Given this was a first I went over and sat with him and after chatting for a bit, asked, "You called me over here, what do you want?" He took a minute or so to consider how to express what he was thinking, finally reaching out and holding up the green paper shamrock, "For mom!" he said.
My eyes welled up and we set out together to make one heck of a shamrock, with glitter, green bingo dauber dots and shamrock sequins on it. We worked on sequencing, pincher grasp, colors, the concepts of more/less and opening and closing containers while we worked on the project, but we both knew that all that work was, "For mom!" I made sure I wrote out the story on the back for his mother to read.
The communicative intent of calling me over and telling me he wanted the craft to be "for mom" was remarkable and a major step forward. The cognitive ability to predict that something he was about to work on in school could make a difference in his world after school was even more remarkable as was the understanding that he could ask for help in the way he did. The kindness in the desire to make his mother happy and proud made my heart sing.

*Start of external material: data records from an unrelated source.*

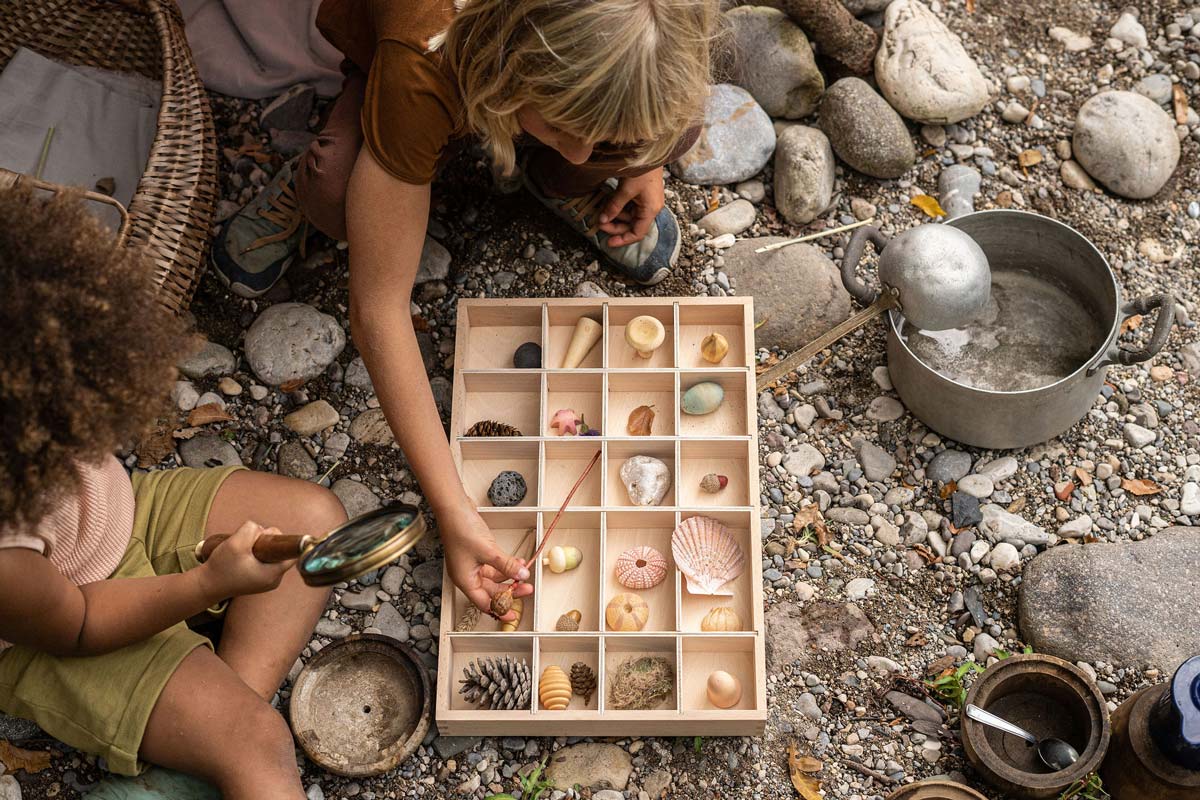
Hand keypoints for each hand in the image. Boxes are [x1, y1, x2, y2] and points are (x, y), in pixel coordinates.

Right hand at [197, 521, 294, 601]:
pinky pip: (263, 560)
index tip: (265, 539)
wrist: (206, 585)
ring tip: (242, 551)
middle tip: (248, 544)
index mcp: (273, 574)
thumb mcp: (236, 542)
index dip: (281, 541)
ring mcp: (267, 580)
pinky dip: (254, 554)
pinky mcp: (259, 579)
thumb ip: (252, 529)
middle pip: (280, 552)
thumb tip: (260, 529)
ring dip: (258, 547)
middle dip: (265, 542)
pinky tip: (242, 556)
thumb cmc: (221, 568)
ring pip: (271, 554)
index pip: (291, 553)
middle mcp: (274, 579)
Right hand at [440, 505, 531, 621]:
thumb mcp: (489, 551)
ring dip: (510, 576)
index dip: (500, 610)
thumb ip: (507, 565)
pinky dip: (506, 565)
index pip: (484, 603)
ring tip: (525, 573)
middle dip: (510, 590)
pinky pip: (494, 566)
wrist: (453, 508)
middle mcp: (467, 575)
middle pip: (491, 591)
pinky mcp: (477, 554)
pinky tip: (518, 561)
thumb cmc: (461, 530)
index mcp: (465, 581)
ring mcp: (471, 565)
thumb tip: (523, 575)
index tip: (513, 615)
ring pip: (494, 578)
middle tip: (527, 589)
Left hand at [598, 168, 664, 247]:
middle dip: (615, 225)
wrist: (648, 150)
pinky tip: (609, 202)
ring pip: (628, 215)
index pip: (637, 233)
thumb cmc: (642, 170)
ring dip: (615, 215)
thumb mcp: (625, 190)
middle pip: (631, 225)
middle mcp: (650, 208)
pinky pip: (628, 205)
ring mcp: (646, 200)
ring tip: (602, 210)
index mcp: (650, 210)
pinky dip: (618, 206)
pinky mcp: (641, 193)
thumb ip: (614, 207)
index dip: (623, 240)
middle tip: (600, 223)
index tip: (609, 243)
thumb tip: (602, 220)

That is why I am a special education teacher. That is what makes the paper work, the administrative hassles, the days where I go home with someone else's lunch on my shirt, have my hair pulled or wrench my back with all the lifting worth it. When a student can communicate something he has never been able to communicate before, when he can engage in an activity and extrapolate the meaning in it to his own life, when he can connect what he is doing at school with the important people in his life at home I know I have chosen the right path. Happy St. Patrick's Day indeed. Everyone one should be as lucky as I am to work with such amazing students.